Elzbieta y Boubaker se hicieron muy pronto inseparables. Permanecían apartados de los otros y no participaban en sus juegos; iban cogidos del dedo meñique, se miraban sonriendo, se contaban, cada cual en su propia lengua, largas historias que escuchaba el otro, maravillado, sin entenderlas. Los demás niños no los querían, les gastaban bromas crueles, escondían en sus camas cadáveres de ratoncillos campestres; pero los adultos que iban a pasar un día con sus retoños se extasiaban ante aquella pequeña pareja, ella muy llenita, con sus trenzas rubias y su tez como de porcelana de Sajonia, y él, cenceño y rizado, flexible como una liana, con un cutis mate, un pelo negro de azabache, unos ojos inmensos llenos de angelical ternura.
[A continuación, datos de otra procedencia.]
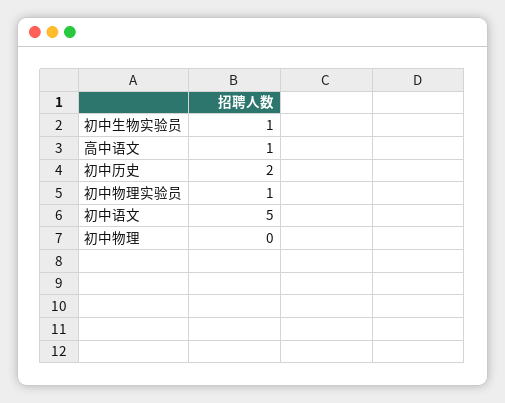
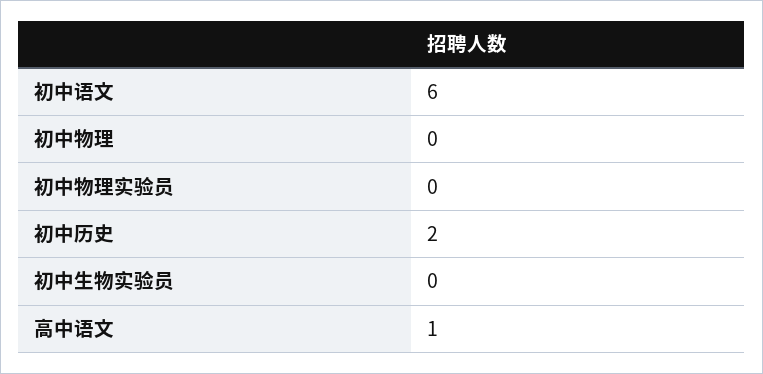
  {
-   "初中生物实验员": 1,
+   "初中生物实验员": 0,
    "高中语文": 1,
    "初中历史": 2,
-   "初中物理实验员": 1,
+   "初中物理实验员": 0,
-   "初中语文": 5,
+   "初中语文": 6,
    "初中物理": 0
  }

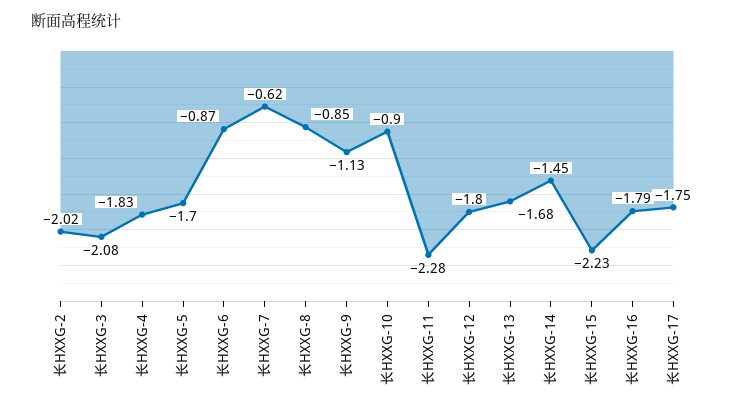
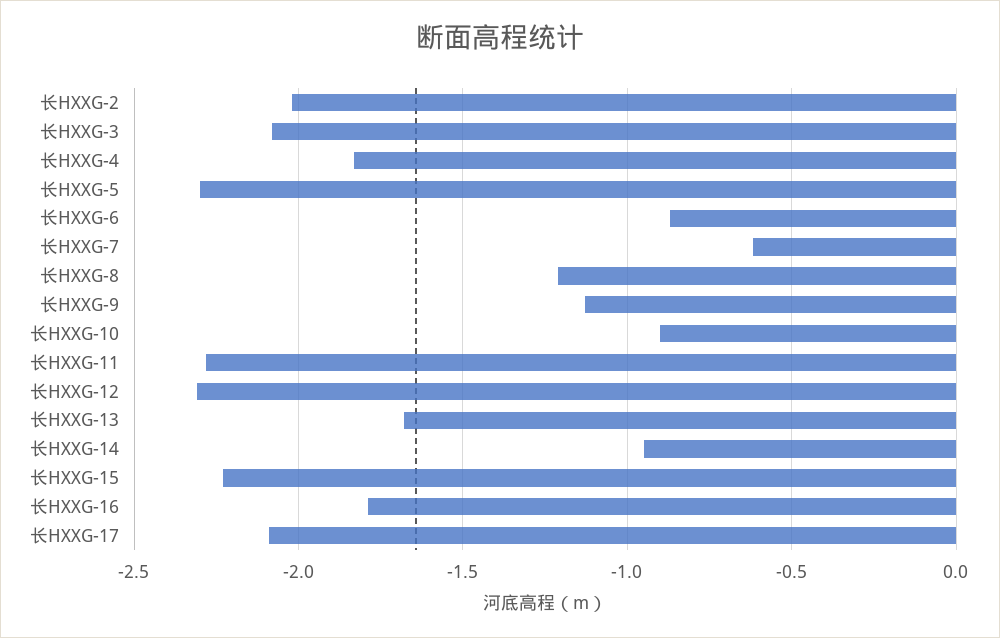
  {
    "长HXXG-2": -2.02,
    "长HXXG-3": -2.08,
    "长HXXG-4": -1.83,
-   "长HXXG-5": -1.7,
+   "长HXXG-5": -2.3,
    "长HXXG-6": -0.87,
    "长HXXG-7": -0.62,
-   "长HXXG-8": -0.85,
+   "长HXXG-8": -1.2,
    "长HXXG-9": -1.13,
    "长HXXG-10": -0.9,
    "长HXXG-11": -2.28,
-   "长HXXG-12": -1.8,
+   "长HXXG-12": -2.3,
    "长HXXG-13": -1.68,
-   "长HXXG-14": -1.45,
+   "长HXXG-14": -0.95,
    "长HXXG-15": -2.23,
    "长HXXG-16": -1.79,
-   "长HXXG-17": -1.75
+   "长HXXG-17": -2.1
  }

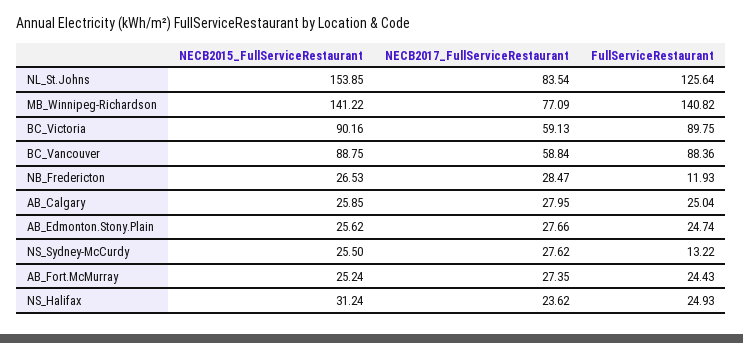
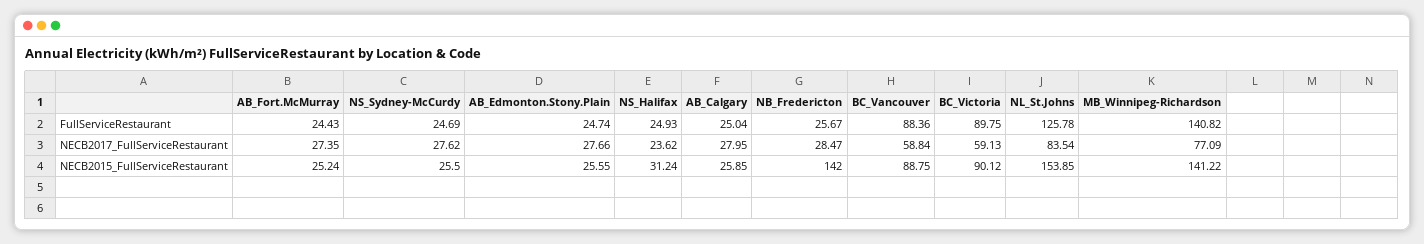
  {
    "NECB2015_FullServiceRestaurant": {
      "NL_St.Johns": 153.85,
      "MB_Winnipeg-Richardson": 141.22,
-     "BC_Victoria": 90.16,
+     "BC_Victoria": 90.12,
      "BC_Vancouver": 88.75,
-     "NB_Fredericton": 26.53,
+     "NB_Fredericton": 142,
      "AB_Calgary": 25.85,
-     "AB_Edmonton.Stony.Plain": 25.62,
+     "AB_Edmonton.Stony.Plain": 25.55,
      "NS_Sydney-McCurdy": 25.5,
      "AB_Fort.McMurray": 25.24,
      "NS_Halifax": 31.24
    },
    "NECB2017_FullServiceRestaurant": {
      "NL_St.Johns": 83.54,
      "MB_Winnipeg-Richardson": 77.09,
      "BC_Victoria": 59.13,
      "BC_Vancouver": 58.84,
      "NB_Fredericton": 28.47,
      "AB_Calgary": 27.95,
      "AB_Edmonton.Stony.Plain": 27.66,
      "NS_Sydney-McCurdy": 27.62,
      "AB_Fort.McMurray": 27.35,
      "NS_Halifax": 23.62
    },
    "FullServiceRestaurant": {
-     "NL_St.Johns": 125.64,
+     "NL_St.Johns": 125.78,
      "MB_Winnipeg-Richardson": 140.82,
      "BC_Victoria": 89.75,
      "BC_Vancouver": 88.36,
-     "NB_Fredericton": 11.93,
+     "NB_Fredericton": 25.67,
      "AB_Calgary": 25.04,
      "AB_Edmonton.Stony.Plain": 24.74,
-     "NS_Sydney-McCurdy": 13.22,
+     "NS_Sydney-McCurdy": 24.69,
      "AB_Fort.McMurray": 24.43,
      "NS_Halifax": 24.93
    }
  }

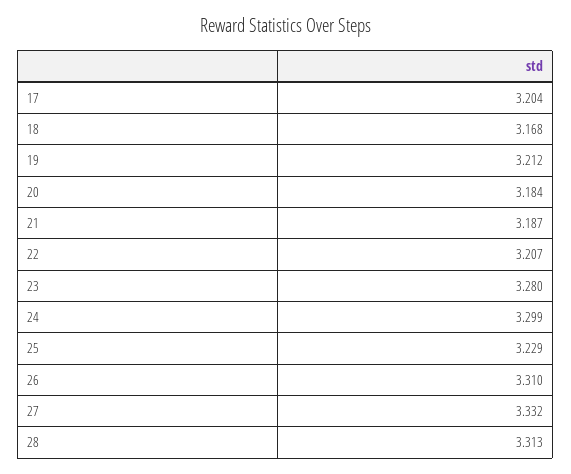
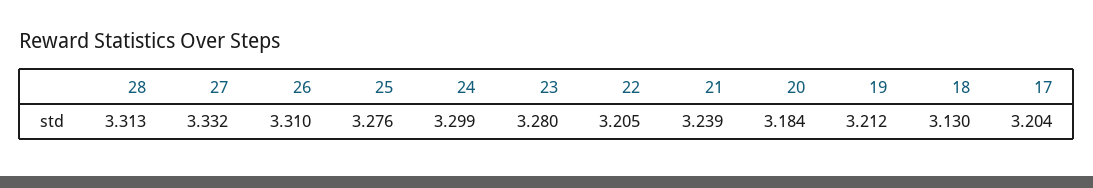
  {
    "17": 3.204,
-   "18": 3.168,
+   "18": 3.13,
    "19": 3.212,
    "20": 3.184,
-   "21": 3.187,
+   "21": 3.239,
-   "22": 3.207,
+   "22": 3.205,
    "23": 3.28,
    "24": 3.299,
-   "25": 3.229,
+   "25": 3.276,
    "26": 3.31,
    "27": 3.332,
    "28": 3.313
  }

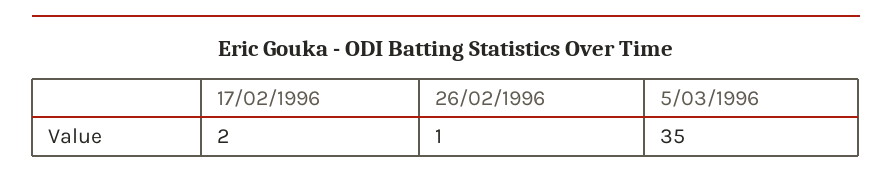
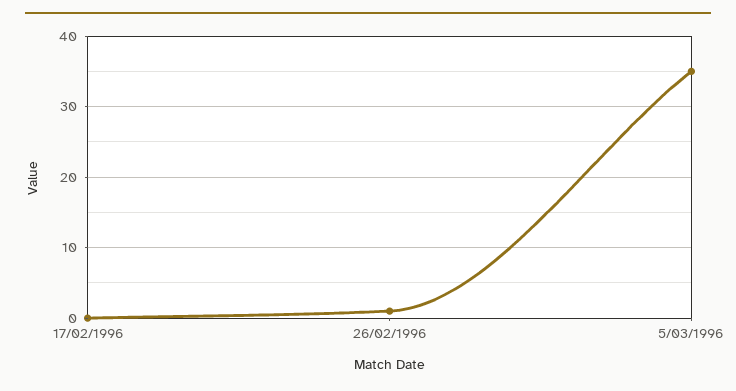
  {
-   "17/02/1996": 2,
+   "17/02/1996": 0,
    "26/02/1996": 1,
    "5/03/1996": 35
  }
El último día se pincharon el dedo pulgar y mezclaron su sangre, haciendo juramento de quererse eternamente.
No se volvieron a ver durante los diez años siguientes, pero se escribieron dos veces por semana unas cartas cada vez más enamoradas. Elzbieta logró convencer muy pronto a sus padres para que le hicieran estudiar francés y árabe porque se iría a Tunicia a vivir con su marido Boubaker. Mucho más difícil le resultó a él; durante meses estuvo peleando para convencer a su padre, que lo tenía aterrorizado desde siempre, de que por nada del mundo querría faltarle al respeto: seguiría fiel a la tradición islámica y a la enseñanza del Corán y, aunque se casara con una occidental, no iba a vestir a la europea ni se iría a vivir a la ciudad francesa.